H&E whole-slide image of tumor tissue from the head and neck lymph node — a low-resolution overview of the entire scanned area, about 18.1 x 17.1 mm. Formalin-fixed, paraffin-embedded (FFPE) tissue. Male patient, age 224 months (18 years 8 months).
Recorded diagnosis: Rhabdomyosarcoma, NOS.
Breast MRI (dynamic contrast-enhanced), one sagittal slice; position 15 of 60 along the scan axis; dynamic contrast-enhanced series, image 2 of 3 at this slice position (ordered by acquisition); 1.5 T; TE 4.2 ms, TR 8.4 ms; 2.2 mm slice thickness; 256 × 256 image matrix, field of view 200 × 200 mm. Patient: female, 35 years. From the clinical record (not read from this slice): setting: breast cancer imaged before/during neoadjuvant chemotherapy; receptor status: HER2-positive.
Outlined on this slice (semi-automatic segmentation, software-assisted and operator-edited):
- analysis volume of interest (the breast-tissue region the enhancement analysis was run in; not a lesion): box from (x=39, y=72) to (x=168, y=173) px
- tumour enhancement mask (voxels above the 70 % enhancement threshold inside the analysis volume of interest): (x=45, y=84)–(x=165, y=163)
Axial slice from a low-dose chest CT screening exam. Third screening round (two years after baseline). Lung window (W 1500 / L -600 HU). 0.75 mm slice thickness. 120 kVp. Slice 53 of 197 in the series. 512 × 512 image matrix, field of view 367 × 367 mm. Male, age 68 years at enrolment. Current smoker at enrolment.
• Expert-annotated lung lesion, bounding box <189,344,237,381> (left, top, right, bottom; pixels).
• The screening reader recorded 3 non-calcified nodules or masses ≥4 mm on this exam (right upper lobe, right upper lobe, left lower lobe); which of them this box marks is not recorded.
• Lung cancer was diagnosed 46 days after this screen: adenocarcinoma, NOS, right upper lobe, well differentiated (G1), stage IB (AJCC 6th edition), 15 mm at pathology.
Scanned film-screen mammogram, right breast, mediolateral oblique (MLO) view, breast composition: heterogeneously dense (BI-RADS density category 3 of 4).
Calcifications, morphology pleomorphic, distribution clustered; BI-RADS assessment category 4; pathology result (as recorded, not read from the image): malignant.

════════

* [Work to complete]
Print, without alteration, only the lines above between the one holding "Breast MRI (dynamic" and the one holding "Scanned film-screen mammogram, right", inclusive.

* [Answer space]
Breast MRI (dynamic contrast-enhanced), one sagittal slice; position 15 of 60 along the scan axis; dynamic contrast-enhanced series, image 2 of 3 at this slice position (ordered by acquisition); 1.5 T; TE 4.2 ms, TR 8.4 ms; 2.2 mm slice thickness; 256 × 256 image matrix, field of view 200 × 200 mm. Patient: female, 35 years. From the clinical record (not read from this slice): setting: breast cancer imaged before/during neoadjuvant chemotherapy; receptor status: HER2-positive.
Outlined on this slice (semi-automatic segmentation, software-assisted and operator-edited):
- analysis volume of interest (the breast-tissue region the enhancement analysis was run in; not a lesion): box from (x=39, y=72) to (x=168, y=173) px
- tumour enhancement mask (voxels above the 70 % enhancement threshold inside the analysis volume of interest): (x=45, y=84)–(x=165, y=163)
Axial slice from a low-dose chest CT screening exam. Third screening round (two years after baseline). Lung window (W 1500 / L -600 HU). 0.75 mm slice thickness. 120 kVp. Slice 53 of 197 in the series. 512 × 512 image matrix, field of view 367 × 367 mm. Male, age 68 years at enrolment. Current smoker at enrolment.
• Expert-annotated lung lesion, bounding box <189,344,237,381> (left, top, right, bottom; pixels).
• The screening reader recorded 3 non-calcified nodules or masses ≥4 mm on this exam (right upper lobe, right upper lobe, left lower lobe); which of them this box marks is not recorded.
• Lung cancer was diagnosed 46 days after this screen: adenocarcinoma, NOS, right upper lobe, well differentiated (G1), stage IB (AJCC 6th edition), 15 mm at pathology.
Scanned film-screen mammogram, right breast, mediolateral oblique (MLO) view, breast composition: heterogeneously dense (BI-RADS density category 3 of 4).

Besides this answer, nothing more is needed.